Problem description → Look through the data and write out every line with the word "adenocarcinoma" in it.

Information provided →
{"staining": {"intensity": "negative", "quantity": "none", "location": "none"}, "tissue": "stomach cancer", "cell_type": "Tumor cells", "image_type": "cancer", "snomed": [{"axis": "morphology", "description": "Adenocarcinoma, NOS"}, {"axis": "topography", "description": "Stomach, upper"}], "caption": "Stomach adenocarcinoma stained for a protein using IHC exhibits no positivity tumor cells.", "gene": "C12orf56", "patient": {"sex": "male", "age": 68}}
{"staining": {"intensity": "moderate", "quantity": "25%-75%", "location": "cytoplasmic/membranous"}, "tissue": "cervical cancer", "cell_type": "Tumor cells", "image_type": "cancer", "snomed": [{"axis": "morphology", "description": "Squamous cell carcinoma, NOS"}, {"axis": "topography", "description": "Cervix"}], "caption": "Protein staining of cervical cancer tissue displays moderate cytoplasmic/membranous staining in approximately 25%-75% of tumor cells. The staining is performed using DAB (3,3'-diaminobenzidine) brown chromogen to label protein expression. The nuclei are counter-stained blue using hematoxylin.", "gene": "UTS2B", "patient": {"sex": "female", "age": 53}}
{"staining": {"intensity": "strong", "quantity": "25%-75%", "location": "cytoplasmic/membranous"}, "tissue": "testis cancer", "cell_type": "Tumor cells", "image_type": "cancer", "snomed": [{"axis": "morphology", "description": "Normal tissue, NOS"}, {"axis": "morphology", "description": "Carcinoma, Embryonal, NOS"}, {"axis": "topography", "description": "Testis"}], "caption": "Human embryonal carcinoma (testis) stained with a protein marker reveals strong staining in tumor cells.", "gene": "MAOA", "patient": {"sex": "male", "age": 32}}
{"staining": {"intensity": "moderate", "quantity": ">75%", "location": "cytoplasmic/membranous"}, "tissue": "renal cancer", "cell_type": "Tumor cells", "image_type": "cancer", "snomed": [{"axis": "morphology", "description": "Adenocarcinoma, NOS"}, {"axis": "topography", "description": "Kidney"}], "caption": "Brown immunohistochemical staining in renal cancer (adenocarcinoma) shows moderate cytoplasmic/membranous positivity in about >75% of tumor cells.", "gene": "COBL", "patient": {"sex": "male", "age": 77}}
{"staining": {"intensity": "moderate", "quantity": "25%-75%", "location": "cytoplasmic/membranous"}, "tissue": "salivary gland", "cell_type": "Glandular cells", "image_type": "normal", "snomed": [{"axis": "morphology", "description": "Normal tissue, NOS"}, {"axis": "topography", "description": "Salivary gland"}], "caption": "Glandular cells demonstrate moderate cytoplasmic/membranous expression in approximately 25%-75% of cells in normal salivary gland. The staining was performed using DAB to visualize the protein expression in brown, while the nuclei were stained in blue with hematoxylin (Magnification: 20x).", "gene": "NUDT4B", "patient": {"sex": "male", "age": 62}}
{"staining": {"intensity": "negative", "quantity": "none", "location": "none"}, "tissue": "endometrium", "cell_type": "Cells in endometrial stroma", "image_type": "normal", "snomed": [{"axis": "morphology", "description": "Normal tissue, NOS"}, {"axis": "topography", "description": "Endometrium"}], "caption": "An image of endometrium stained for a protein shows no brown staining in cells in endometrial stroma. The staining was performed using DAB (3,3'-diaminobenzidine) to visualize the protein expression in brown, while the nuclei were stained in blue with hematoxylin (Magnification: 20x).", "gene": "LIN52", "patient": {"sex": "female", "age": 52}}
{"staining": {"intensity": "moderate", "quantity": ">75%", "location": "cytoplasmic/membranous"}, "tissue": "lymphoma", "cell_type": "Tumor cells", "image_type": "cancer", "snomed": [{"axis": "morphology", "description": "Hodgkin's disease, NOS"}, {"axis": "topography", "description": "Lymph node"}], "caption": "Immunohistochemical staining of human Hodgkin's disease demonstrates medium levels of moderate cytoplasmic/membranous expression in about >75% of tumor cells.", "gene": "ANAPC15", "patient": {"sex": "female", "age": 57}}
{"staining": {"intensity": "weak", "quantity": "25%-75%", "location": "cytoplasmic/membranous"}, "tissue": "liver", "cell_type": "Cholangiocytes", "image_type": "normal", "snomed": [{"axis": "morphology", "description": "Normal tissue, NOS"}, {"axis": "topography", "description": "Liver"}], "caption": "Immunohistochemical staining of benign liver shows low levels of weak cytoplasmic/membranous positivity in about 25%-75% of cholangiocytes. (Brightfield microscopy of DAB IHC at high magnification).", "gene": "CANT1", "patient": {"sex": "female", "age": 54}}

Exercise output →
{"staining": {"intensity": "negative", "quantity": "none", "location": "none"}, "tissue": "stomach cancer", "cell_type": "Tumor cells", "image_type": "cancer", "snomed": [{"axis": "morphology", "description": "Adenocarcinoma, NOS"}, {"axis": "topography", "description": "Stomach, upper"}], "caption": "Stomach adenocarcinoma stained for a protein using IHC exhibits no positivity tumor cells.", "gene": "C12orf56", "patient": {"sex": "male", "age": 68}}
{"staining": {"intensity": "moderate", "quantity": ">75%", "location": "cytoplasmic/membranous"}, "tissue": "renal cancer", "cell_type": "Tumor cells", "image_type": "cancer", "snomed": [{"axis": "morphology", "description": "Adenocarcinoma, NOS"}, {"axis": "topography", "description": "Kidney"}], "caption": "Brown immunohistochemical staining in renal cancer (adenocarcinoma) shows moderate cytoplasmic/membranous positivity in about >75% of tumor cells.", "gene": "COBL", "patient": {"sex": "male", "age": 77}}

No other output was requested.